O mês de março foi o mais fatídico, com cinco tentativas de homicídio. Sete das 23 mulheres vítima de tentativa de femicídio, foram agredidas nos meses de abril e de setembro (4 e 3 respetivamente).

Cinco das tentativas de homicídio aconteceram no distrito de Setúbal, seguido dos distritos de Lisboa (quatro casos), Aveiro, Braga, Leiria e Porto, com duas tentativas.

Registou-se ainda a ocorrência de um crime de tentativa de homicídio nos distritos de Beja, Coimbra, Faro, Portalegre e Viana do Castelo.Tal como no caso de femicídios, a maioria dos crimes (61 por cento o que corresponde a 14 casos) foram cometidos na residência. E 26 por cento (seis casos) das tentativas de homicídio foram praticados na via pública.

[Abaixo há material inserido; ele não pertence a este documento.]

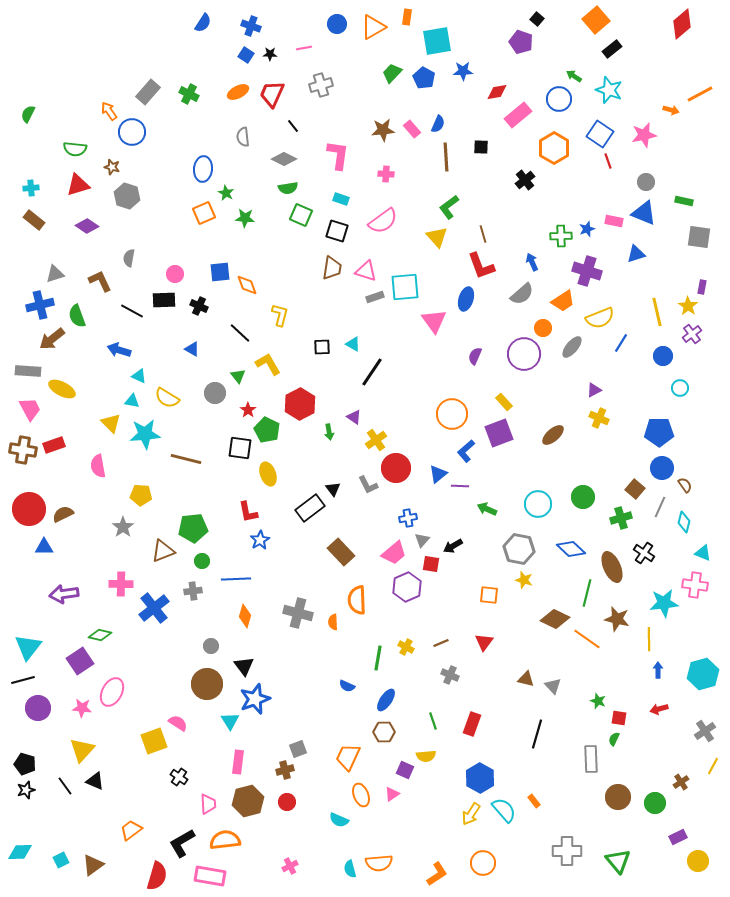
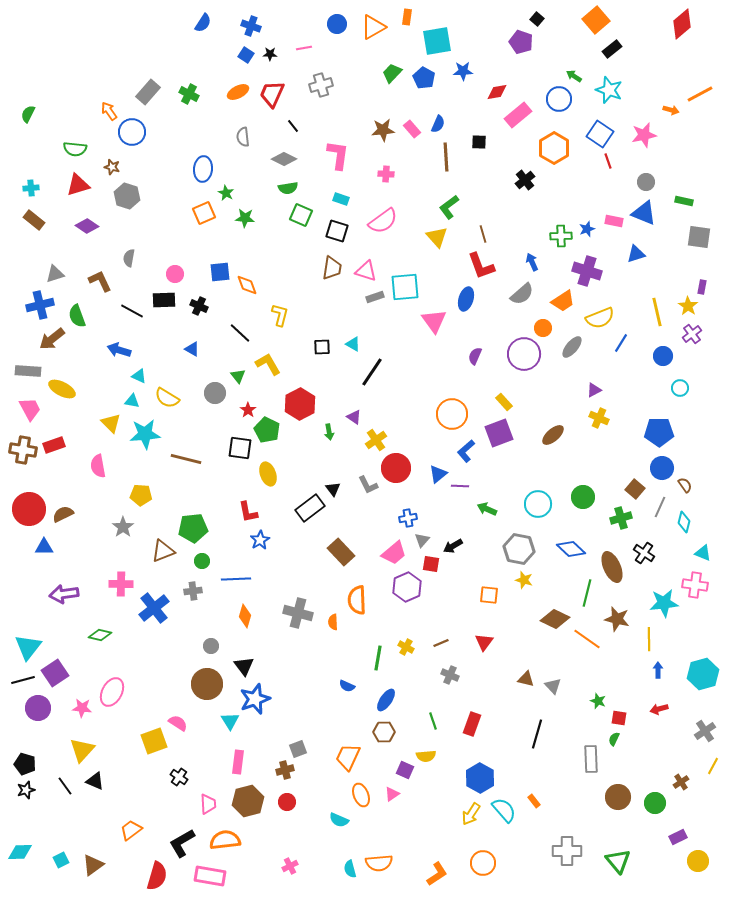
black square at (481, 147): moved 2 px left, 5 px up
purple square at (80, 661): moved 25 px left, 12 px down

As armas brancas continuam a ser, tal em como nos anos anteriores, o meio mais utilizado nas tentativas de homicídio. Em três das tentativas foi reportado o uso da arma de fogo para a prática do crime.

A dez dos agressores foi aplicada como medida de coação a prisão preventiva, a dois foi promovida a medida de imposição de conduta sob a forma de afastamento da vítima, um deles com vigilância eletrónica.

Em 52 por cento dos casos de tentativa de homicídio já tinha sido reportada história de violência doméstica na relação entre a vítima e o agressor. Uma informação omissa em relação aos restantes 48 por cento.O femicídio “é um fenómeno que traz consequências não só para as vítimas, como para os para os familiares e para a sociedade”, alertou Elisabete Brasil.

No entanto, em 15 das 23 tentativas não existia informação relativa à participação criminal junto das entidades judiciais. Três dos autores estavam, à data dos crimes, a cumprir pena no âmbito de outro processo judicial. Noutras três situações reportadas corriam processos crime por violência doméstica.

A OMA registou ainda 28 vítimas associadas (11 vítimas associadas aos femicídios consumados e 17 nas tentativas de homicídio) e um total de 45 filhas/os das vítimas (27 no femicídio consumado e 18 na forma tentada).

Para assinalar o Dia Internacional para a Eliminação Contra as Mulheres, a UMAR vai promover no sábado uma marcha contra a violência que parte do Largo do Intendente, em Lisboa.
Muito cedo para falar em tendência decrescente
Apesar de pelo terceiro ano se registar uma diminuição no número de casos de violência doméstica, a União de Mulheres Alternativa e Resposta sublinha que ainda é muito cedo para falar de uma tendência decrescente.

“Aquilo que verificamos nos últimos três anos, é que realmente uma diminuição de ano para ano. De qualquer forma, e tendo em conta todo o panorama e história do femicídio em Portugal, achamos que devemos usar de toda a cautela, não obstante afirmarmos esta diminuição e nos congratularmos com ela”, ressalvou Elisabete Brasil, da UMAR, em entrevista na RTP3.

Em relação aos casos em que as mulheres foram assassinadas mesmo depois de apresentarem queixas de violência doméstica às autoridades, Elisabete Brasil esclarece que “um terço das situações que terminaram em femicídio estavam já a ser analisadas, pelo Ministério Público e nalgumas delas existiam medidas de coação”.“Grande parte das situações vai aumentando numa escalada de violência e terminam no femicídio ou na sua tentativa. Em grande parte delas, havia já uma história de violência", frisou.

Elisabete Brasil afirma que as medidas “que estão a ser tomadas” em muitas situações de violência doméstica “não são suficientes para evitar a morte das mulheres”.

“Aquilo a que assistimos é que muitas vezes na violência doméstica é que são as vítimas que são responsabilizadas, não só pelo crime, mas também pela sua proteção”

Para a responsável da UMAR, nas situações de violência doméstica é necessário “mais prevenção”.

“Essa prevenção é desde logo primária, no sentido de trabalharmos com jovens no sentido de uma educação para a cidadania e para a igualdade entre homens e mulheres. De exemplos positivos de conjugalidade e de relações de intimidade”, defendeu.

Elisabete Brasil recordou que “a maior parte das relações conjugais em Portugal não se baseiam em situações de violência doméstica, nem acabam com este desfecho”.